▶ **WORK TO BE COMPLETED**:
Reproduce exactly only the lines from the line that holds "stemmen van het" to the line that holds "82% Poliéster, 18% Elastano", inclusive, in the listing below, and please leave out every picture.

-- INFORMATION PROVIDED follows --

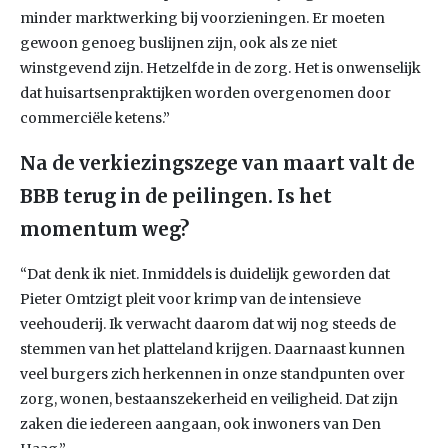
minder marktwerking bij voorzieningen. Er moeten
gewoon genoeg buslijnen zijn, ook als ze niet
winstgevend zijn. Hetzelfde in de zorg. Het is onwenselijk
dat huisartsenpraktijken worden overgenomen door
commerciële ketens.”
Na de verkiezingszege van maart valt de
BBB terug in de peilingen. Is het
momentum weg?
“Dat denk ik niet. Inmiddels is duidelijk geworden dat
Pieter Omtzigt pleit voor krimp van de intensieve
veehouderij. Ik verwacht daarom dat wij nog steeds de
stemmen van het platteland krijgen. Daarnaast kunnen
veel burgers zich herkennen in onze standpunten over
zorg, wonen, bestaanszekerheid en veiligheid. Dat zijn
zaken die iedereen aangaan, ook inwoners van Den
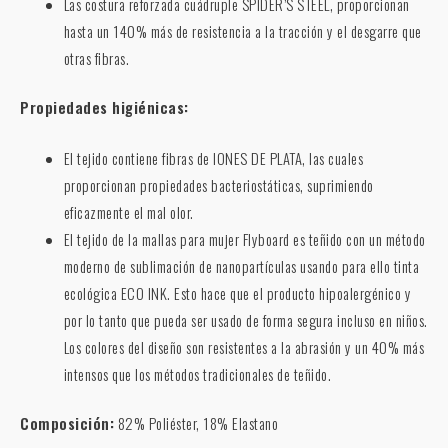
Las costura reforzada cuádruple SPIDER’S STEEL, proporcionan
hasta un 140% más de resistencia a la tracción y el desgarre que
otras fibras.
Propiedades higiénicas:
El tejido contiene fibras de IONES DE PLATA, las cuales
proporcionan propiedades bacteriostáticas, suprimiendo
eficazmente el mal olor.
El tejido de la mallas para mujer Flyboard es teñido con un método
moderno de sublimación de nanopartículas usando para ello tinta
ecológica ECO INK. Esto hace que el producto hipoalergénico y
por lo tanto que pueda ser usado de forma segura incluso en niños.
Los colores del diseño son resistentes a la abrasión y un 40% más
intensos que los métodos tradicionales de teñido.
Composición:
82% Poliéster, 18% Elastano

-- INFORMATION PROVIDED concluded --
-- INFORMATION PROVIDED follows --

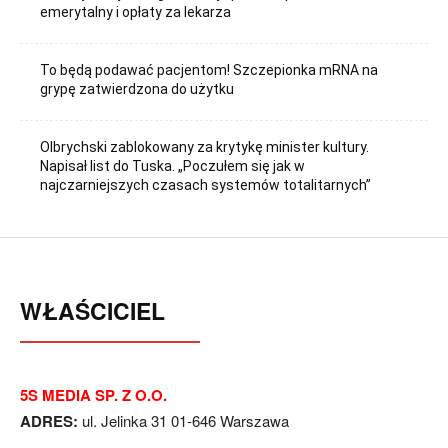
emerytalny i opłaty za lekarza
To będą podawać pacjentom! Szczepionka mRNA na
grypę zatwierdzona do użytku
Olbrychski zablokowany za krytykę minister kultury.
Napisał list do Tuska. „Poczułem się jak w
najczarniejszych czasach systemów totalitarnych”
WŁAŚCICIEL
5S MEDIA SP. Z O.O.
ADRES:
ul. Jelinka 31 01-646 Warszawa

-- INFORMATION PROVIDED concluded --

▶ **WRITTEN SOLUTION**:
stemmen van het platteland krijgen. Daarnaast kunnen
veel burgers zich herkennen in onze standpunten over
zorg, wonen, bestaanszekerheid en veiligheid. Dat zijn
zaken die iedereen aangaan, ook inwoners van Den
Las costura reforzada cuádruple SPIDER’S STEEL, proporcionan
hasta un 140% más de resistencia a la tracción y el desgarre que
otras fibras.
Propiedades higiénicas:
El tejido contiene fibras de IONES DE PLATA, las cuales
proporcionan propiedades bacteriostáticas, suprimiendo
eficazmente el mal olor.
El tejido de la mallas para mujer Flyboard es teñido con un método
moderno de sublimación de nanopartículas usando para ello tinta
ecológica ECO INK. Esto hace que el producto hipoalergénico y
por lo tanto que pueda ser usado de forma segura incluso en niños.
Los colores del diseño son resistentes a la abrasión y un 40% más
intensos que los métodos tradicionales de teñido.
Composición:
82% Poliéster, 18% Elastano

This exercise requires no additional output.